We need more helicopter parents

It’s fun to make fun of helicopter parents, but we need more of them, writes Brink Lindsey in The Atlantic.

Today’s hyperventilating “helicopter parents” are comic fish in a barrel. Playing Mozart to their babies in utero and dangling Baby Einstein gewgaws over their bassinets. Obsessing over peanut allergies, turning school science fairs into arms races of one-upmanship, and hiring batteries of private tutors to eke out another 10 points on the SAT.

But better too much parental attention than too little, Lindsey writes.

College-educated parents are spending significantly more time with their children then they did before 1995. Less-educated parents spend more time too, but the “parental attention gap” is growing.

There’s also a class divide in parenting styles, according to sociologist Annette Lareau.

 Among the poor and working-class families she studied, the focus of parenting was on what she calls “the accomplishment of natural growth.” In these families, “parents viewed children’s development as unfolding spontaneously, as long as they were provided with comfort, food, shelter, and other basic support.”

College-educated parents have taken on a much more ambitious role – one that Lareau calls “concerted cultivation.” “In these families, parents actively fostered and assessed their children’s talents, opinions, and skills,” Lareau writes. “They made a deliberate and sustained effort to stimulate children’s development and to cultivate their cognitive and social skills.”

In addition, college-educated parents are much more likely to marry before having children and much less likely to divorce.

As of 2011, 87 percent of children who have a parent with a bachelor’s or higher degree were living with two married parents.
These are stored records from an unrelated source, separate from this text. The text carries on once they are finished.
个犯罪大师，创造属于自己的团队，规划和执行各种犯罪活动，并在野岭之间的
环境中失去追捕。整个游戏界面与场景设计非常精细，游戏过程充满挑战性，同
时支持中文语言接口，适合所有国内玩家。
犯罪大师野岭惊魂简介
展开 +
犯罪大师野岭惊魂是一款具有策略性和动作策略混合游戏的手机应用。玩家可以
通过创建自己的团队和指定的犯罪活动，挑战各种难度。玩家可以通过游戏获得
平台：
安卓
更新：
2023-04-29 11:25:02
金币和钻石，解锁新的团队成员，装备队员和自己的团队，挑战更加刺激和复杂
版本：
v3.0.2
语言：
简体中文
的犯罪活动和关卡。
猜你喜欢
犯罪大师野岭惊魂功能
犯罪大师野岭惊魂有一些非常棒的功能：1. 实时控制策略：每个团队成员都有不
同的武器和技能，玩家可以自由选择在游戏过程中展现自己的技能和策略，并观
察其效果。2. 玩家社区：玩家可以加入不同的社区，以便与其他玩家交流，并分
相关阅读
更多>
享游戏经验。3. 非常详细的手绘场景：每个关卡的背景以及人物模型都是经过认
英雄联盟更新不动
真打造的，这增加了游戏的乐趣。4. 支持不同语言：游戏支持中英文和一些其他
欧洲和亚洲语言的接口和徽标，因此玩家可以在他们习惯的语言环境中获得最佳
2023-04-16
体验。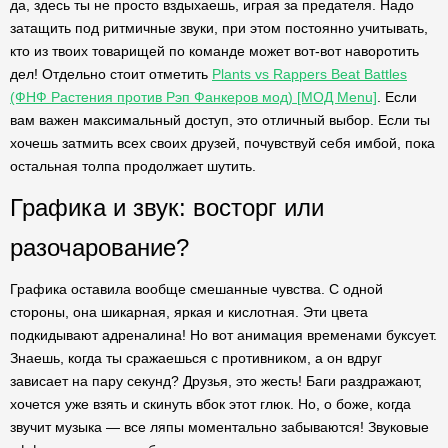
да, здесь ты не просто вздыхаешь, играя за предателя. Надо
затащить под ритмичные звуки, при этом постоянно учитывать,
кто из твоих товарищей по команде может вот-вот наворотить
дел! Отдельно стоит отметить
Plants vs Rappers Beat Battles
(ФНФ Растения против Рэп Фанкеров мод) [МОД Menu]
. Если
вам важен максимальный доступ, это отличный выбор. Если ты
хочешь затмить всех своих друзей, почувствуй себя имбой, пока
остальная толпа продолжает шутить.
Графика и звук: восторг или
разочарование?
Графика оставила вообще смешанные чувства. С одной
стороны, она шикарная, яркая и кислотная. Эти цвета
подкидывают адреналина! Но вот анимация временами буксует.
Знаешь, когда ты сражаешься с противником, а он вдруг
зависает на пару секунд? Друзья, это жесть! Баги раздражают,
хочется уже взять и скинуть вбок этот глюк. Но, о боже, когда
звучит музыка — все ляпы моментально забываются! Звуковые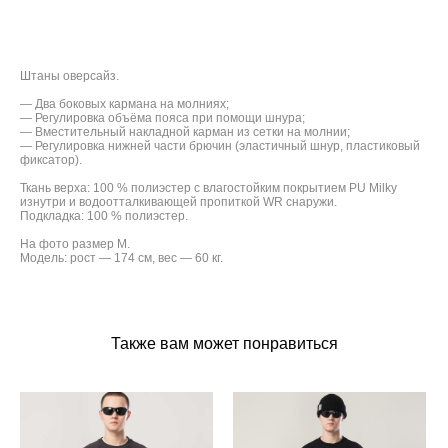
ДОБАВИТЬ В КОРЗИНУ
Штаны оверсайз.
— Два боковых кармана на молниях;
— Регулировка объёма пояса при помощи шнура;
— Вместительный накладной карман из сетки на молнии;
— Регулировка нижней части брючин (эластичный шнур, пластиковый
фиксатор).
Ткань верха: 100 % полиэстер с влагостойким покрытием PU Milky
изнутри и водоотталкивающей пропиткой WR снаружи.
Подкладка: 100 % полиэстер.
На фото размер М.
Модель: рост — 174 см, вес — 60 кг.
Также вам может понравиться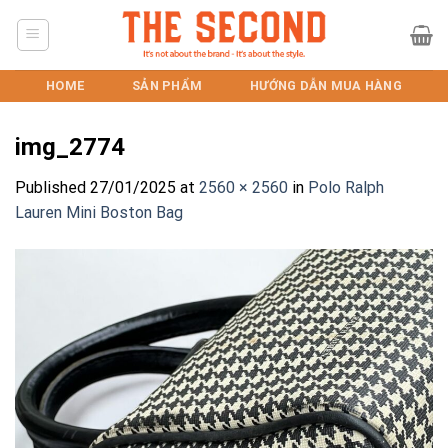
Skip
to
content
HOME
SẢN PHẨM
HƯỚNG DẪN MUA HÀNG
img_2774
Published
27/01/2025
at
2560 × 2560
in
Polo Ralph
Lauren Mini Boston Bag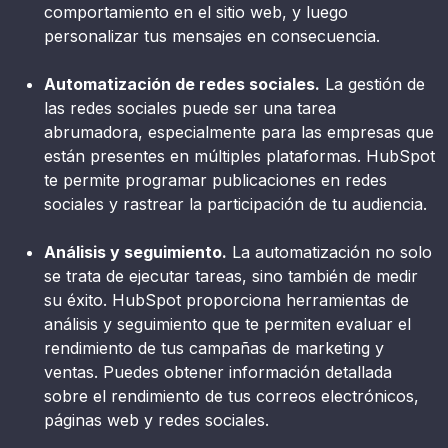
comportamiento en el sitio web, y luego
personalizar tus mensajes en consecuencia.
Automatización de redes sociales.
La gestión de
las redes sociales puede ser una tarea
abrumadora, especialmente para las empresas que
están presentes en múltiples plataformas. HubSpot
te permite programar publicaciones en redes
sociales y rastrear la participación de tu audiencia.
Análisis y seguimiento.
La automatización no solo
se trata de ejecutar tareas, sino también de medir
su éxito. HubSpot proporciona herramientas de
análisis y seguimiento que te permiten evaluar el
rendimiento de tus campañas de marketing y
ventas. Puedes obtener información detallada
sobre el rendimiento de tus correos electrónicos,
páginas web y redes sociales.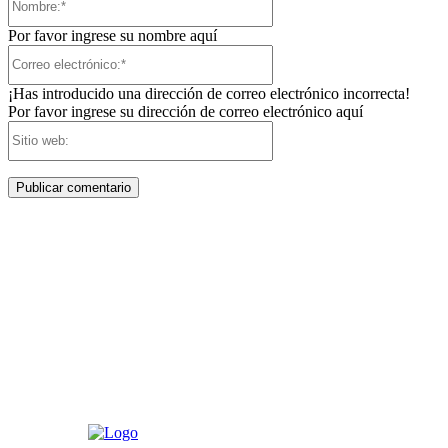
Por favor ingrese su nombre aquí
Correo
electrónico:*
¡Has introducido una dirección de correo electrónico incorrecta!
Por favor ingrese su dirección de correo electrónico aquí
Sitio
web: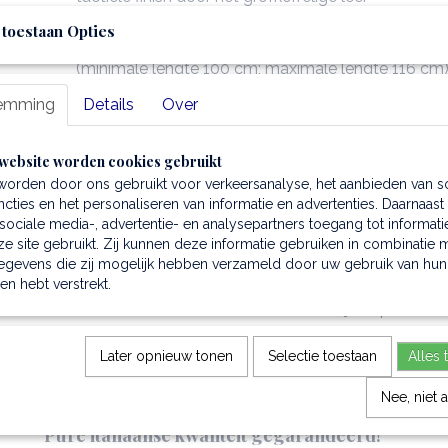
Compact duffel design:
ruim genoeg voor dagelijks
 toestaan Opties
Veelzijdig dragen:
afneembare & verstelbare schou
(minimale lengte 100 cm; maximale lengte 116 cm
(maximale opening 12 cm)
emming
Details
Over
Afmetingen:
30,5 x 20 x 17,5 cm
Gewicht:
0,88 kg
website worden cookies gebruikt
Voering:
sterke polyester voering
worden door ons gebruikt voor verkeersanalyse, het aanbieden van s
Praktische indeling:
1 compartiment, 2 multifunctio
cties en het personaliseren van informatie en advertenties. Daarnaast
binnenin een ritsvak
ociale media-, advertentie- en analysepartners toegang tot informati
Luxe afwerking:
goudkleurige hardware & metalen
e site gebruikt. Zij kunnen deze informatie gebruiken in combinatie 
Inclusief stofzak:
voor veilige opslag & beschermi
egevens die zij mogelijk hebben verzameld door uw gebruik van hun
Structuur:
semi-rigide structuur voor optimaal v
hen hebt verstrekt.
Extra's:
beschermende metalen voetjes op de bod
* Ontdek alle tassen voor dames →
Later opnieuw tonen
Selectie toestaan
Alles 
Bestel nu deze dames duffeltas Barrique en geniet va
jaren meegaat.
Nee, niet 
Pure italiaanse kwaliteit gegarandeerd!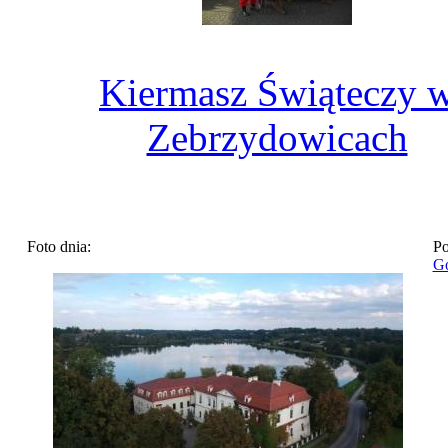
Kiermasz Świąteczy 
Zebrzydowicach
Foto dnia:
Po
Go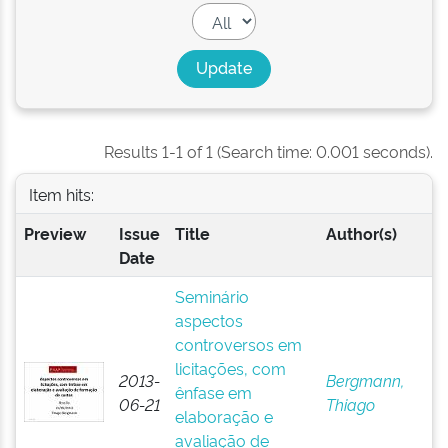
Results 1-1 of 1 (Search time: 0.001 seconds).
Item hits:
Preview
Issue
Title
Author(s)
Date
Seminário
aspectos
controversos em
licitações, com
2013-
Bergmann,
ênfase em
06-21
Thiago
elaboração e
avaliação de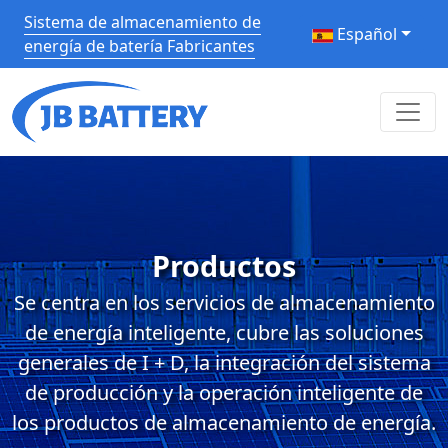
Sistema de almacenamiento de
Español
energía de batería Fabricantes
Productos
Se centra en los servicios de almacenamiento
de energía inteligente, cubre las soluciones
generales de I + D, la integración del sistema
de producción y la operación inteligente de
los productos de almacenamiento de energía.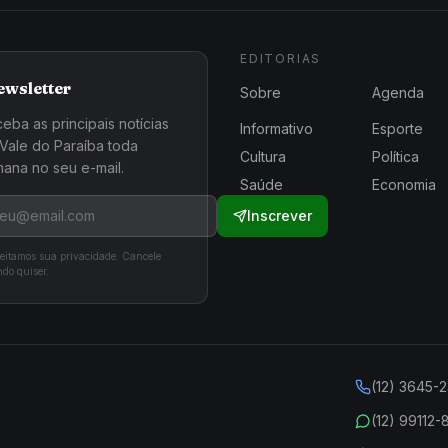
EDITORIAS
ewsletter
Sobre
Agenda
eba as principais notícias
Informativo
Esporte
Vale do Paraíba toda
Cultura
Política
ana no seu e-mail.
Saúde
Economia
Inscrever
eitamos sua privacidade. Cancele
do quiser.
(12) 3645-
(12) 99112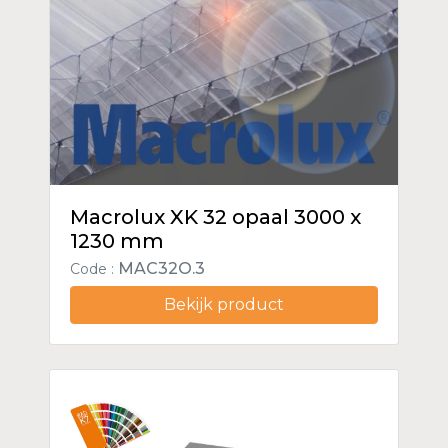
Macrolux XK 32 opaal 3000 x
1230 mm
MAC32O.3
Code :
Bekijk product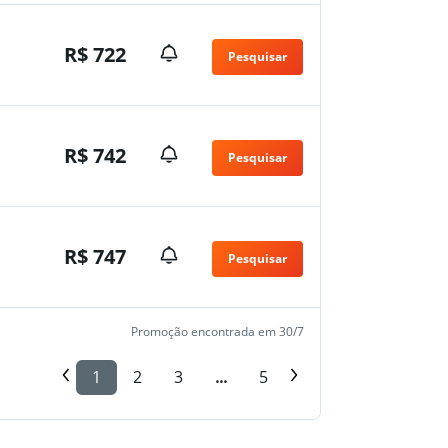
R$ 722
Pesquisar
R$ 742
Pesquisar
R$ 747
Pesquisar
Promoção encontrada em 30/7
1
2
3
...
5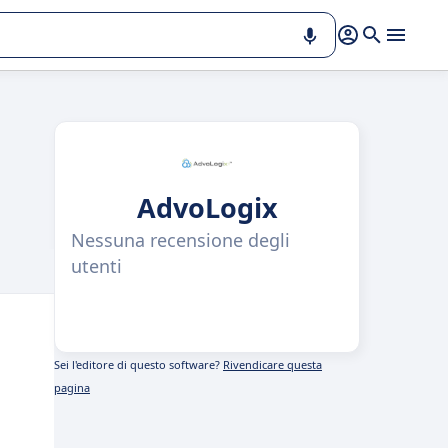
AdvoLogix
Nessuna recensione degli
utenti
Sei l'editore di questo software?
Rivendicare questa
pagina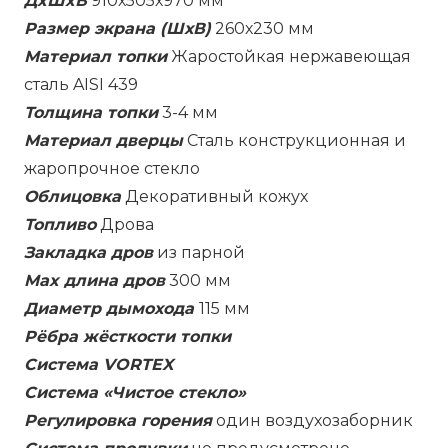
ДxШxВ
910х505х970 мм
Размер экрана (ШхВ)
260х230 мм
Материал топки
Жаростойкая нержавеющая
сталь AISI 439
Толщина топки
3-4 мм
Материал дверцы
Сталь конструкционная и
жаропрочное стекло
Облицовка
Декоративный кожух
Топливо
Дрова
Закладка дров
из парной
Max длина дров
300 мм
Диаметр дымохода
115 мм
Рёбра жёсткости топки
Система VORTEX
Система «Чистое стекло»
Регулировка горения
один воздухозаборник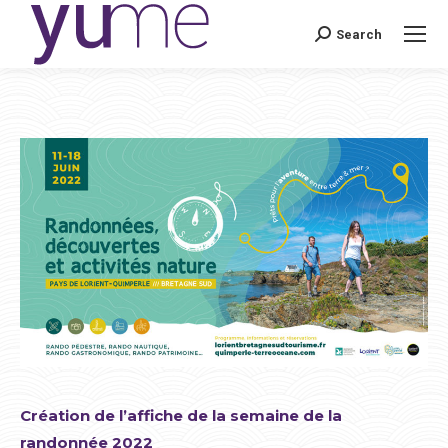
Search
Search:
Création de l’affiche de la semaine de la
randonnée 2022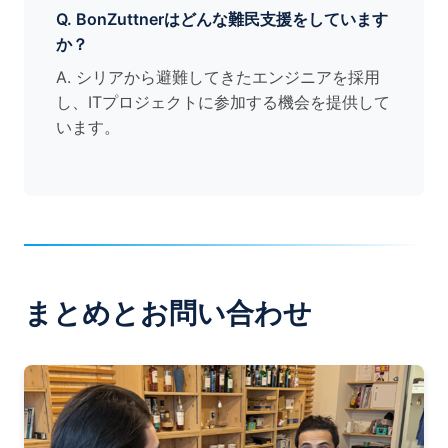
Q. BonZuttnerはどんな難民支援をしています
か？
A. シリアから避難してきたエンジニアを採用
し、ITプロジェクトに参加する機会を提供して
います。
まとめとお問い合わせ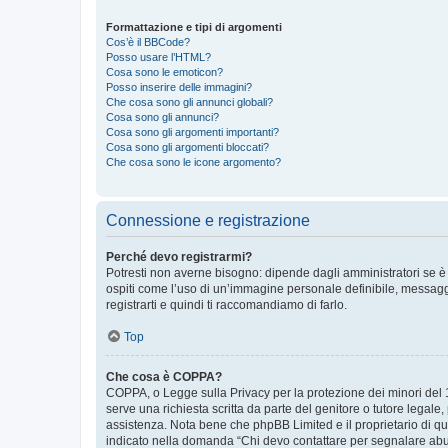
Formattazione e tipi di argomenti
Cos’è il BBCode?
Posso usare l’HTML?
Cosa sono le emoticon?
Posso inserire delle immagini?
Che cosa sono gli annunci globali?
Cosa sono gli annunci?
Cosa sono gli argomenti importanti?
Cosa sono gli argomenti bloccati?
Che cosa sono le icone argomento?
Connessione e registrazione
Perché devo registrarmi?
Potresti non averne bisogno: dipende dagli amministratori se è 
ospiti come l’uso di un’immagine personale definibile, messaggis
registrarti e quindi ti raccomandiamo di farlo.
Top
Che cosa è COPPA?
COPPA, o Legge sulla Privacy per la protezione dei minori del 19
serve una richiesta scritta da parte del genitore o tutore legale
assistenza. Nota bene che phpBB Limited e il proprietario di qu
indicato nella domanda “Chi devo contattare per segnalare abus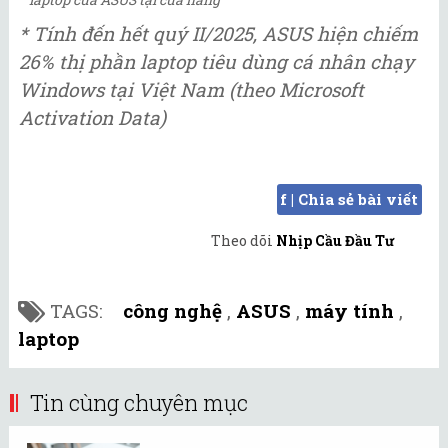
* Tính đến hết quý II/2025, ASUS hiện chiếm
26% thị phần laptop tiêu dùng cá nhân chạy
Windows tại Việt Nam (theo Microsoft
Activation Data)
f | Chia sẻ bài viết
Theo dõi
Nhịp Cầu Đầu Tư
TAGS:
công nghệ
,
ASUS
,
máy tính
,
laptop
Tin cùng chuyên mục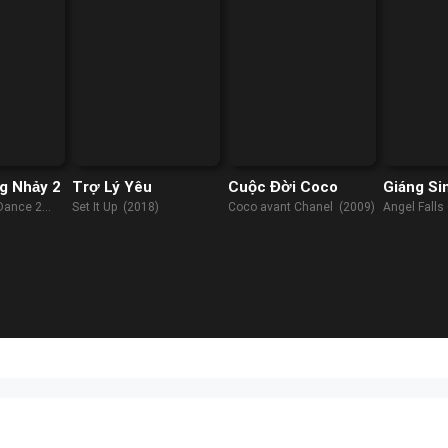
g Nhảy 2
Trợ Lý Yêu
Cuộc Đời Coco
Giáng Si
Falls
Dance 2
Set It Up (2018)
Coco avant Chanel (2009)
Angel Falls
(2021)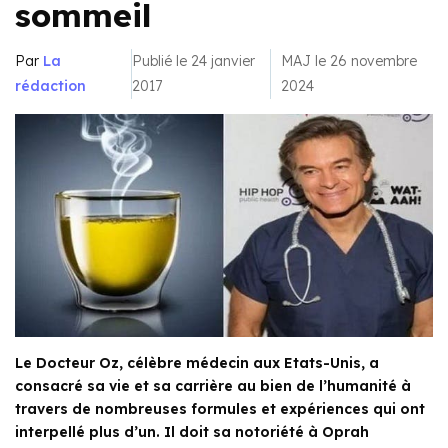
sommeil
Par
La
Publié le 24 janvier
MAJ le 26 novembre
rédaction
2017
2024
Le Docteur Oz, célèbre médecin aux Etats-Unis, a
consacré sa vie et sa carrière au bien de l’humanité à
travers de nombreuses formules et expériences qui ont
interpellé plus d’un. Il doit sa notoriété à Oprah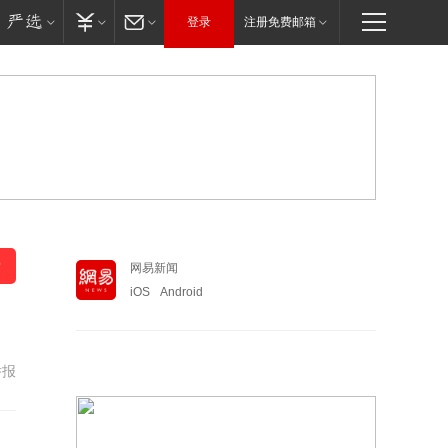
登录
注册免费邮箱
网易新闻
iOS
Android
举报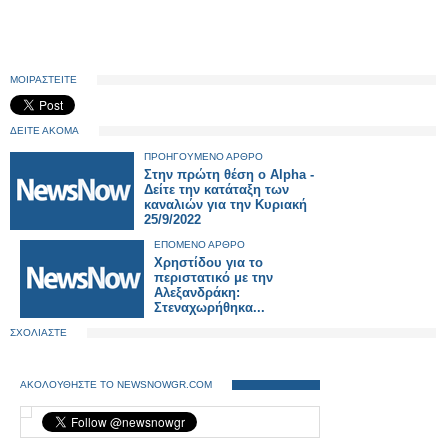
ΜΟΙΡΑΣΤΕΙΤΕ
ΔΕΙΤΕ ΑΚΟΜΑ
ΠΡΟΗΓΟΥΜΕΝΟ ΑΡΘΡΟ
Στην πρώτη θέση ο Alpha -
Δείτε την κατάταξη των
καναλιών για την Κυριακή
25/9/2022
ΕΠΟΜΕΝΟ ΑΡΘΡΟ
Χρηστίδου για το
περιστατικό με την
Αλεξανδράκη:
Στεναχωρήθηκα...
ΣΧΟΛΙΑΣΤΕ
ΑΚΟΛΟΥΘΗΣΤΕ ΤΟ NEWSNOWGR.COM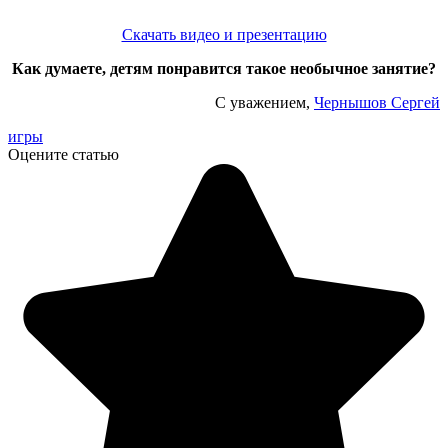
Скачать видео и презентацию
Как думаете, детям понравится такое необычное занятие?
С уважением,
Чернышов Сергей
игры
Оцените статью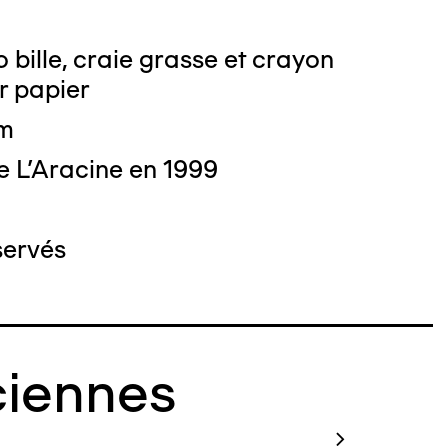
o bille, craie grasse et crayon
r papier
cm
e L'Aracine en 1999
servés
iennes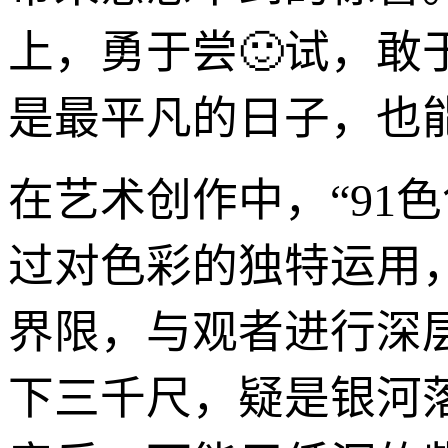
上，勇于尝🙂试，
是最平凡的日子，也
在艺术创作中，“91
过对色彩的独特运用
界限，与观者进行深层
下三千尺，疑是银河落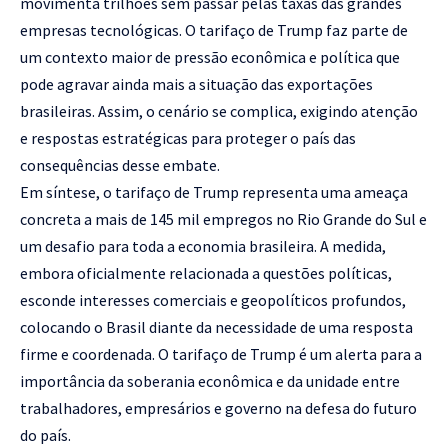
movimenta trilhões sem passar pelas taxas das grandes
empresas tecnológicas. O tarifaço de Trump faz parte de
um contexto maior de pressão econômica e política que
pode agravar ainda mais a situação das exportações
brasileiras. Assim, o cenário se complica, exigindo atenção
e respostas estratégicas para proteger o país das
consequências desse embate.
Em síntese, o tarifaço de Trump representa uma ameaça
concreta a mais de 145 mil empregos no Rio Grande do Sul e
um desafio para toda a economia brasileira. A medida,
embora oficialmente relacionada a questões políticas,
esconde interesses comerciais e geopolíticos profundos,
colocando o Brasil diante da necessidade de uma resposta
firme e coordenada. O tarifaço de Trump é um alerta para a
importância da soberania econômica e da unidade entre
trabalhadores, empresários e governo na defesa do futuro
do país.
The corresponding figures for high school grads and high school dropouts were 53 and 47 percent, respectively.

. . . since the ’70s, divorce rates among the highly educated have fallen significantly; among non-college grads, by contrast, they have stayed high. Specifically, only 16.7 percent of women with at least a college degree experienced a marital dissolution within 10 years of a first marriage between 1990 and 1994 – a 31 percent drop from 20 years earlier. For other women, though, the marriage breakup rate in the latter period was now 35.7 percent – 6 percent higher than 20 years before.

So most children of the college-educated — about a third of the population — grow up in stable, child-centered families with two parents determined to cultivate “the skills they will need to thrive in today’s highly complex knowledge economy.” It’s not really the violin, karate or Kumon classes that give them an edge. It’s Mom and Dad.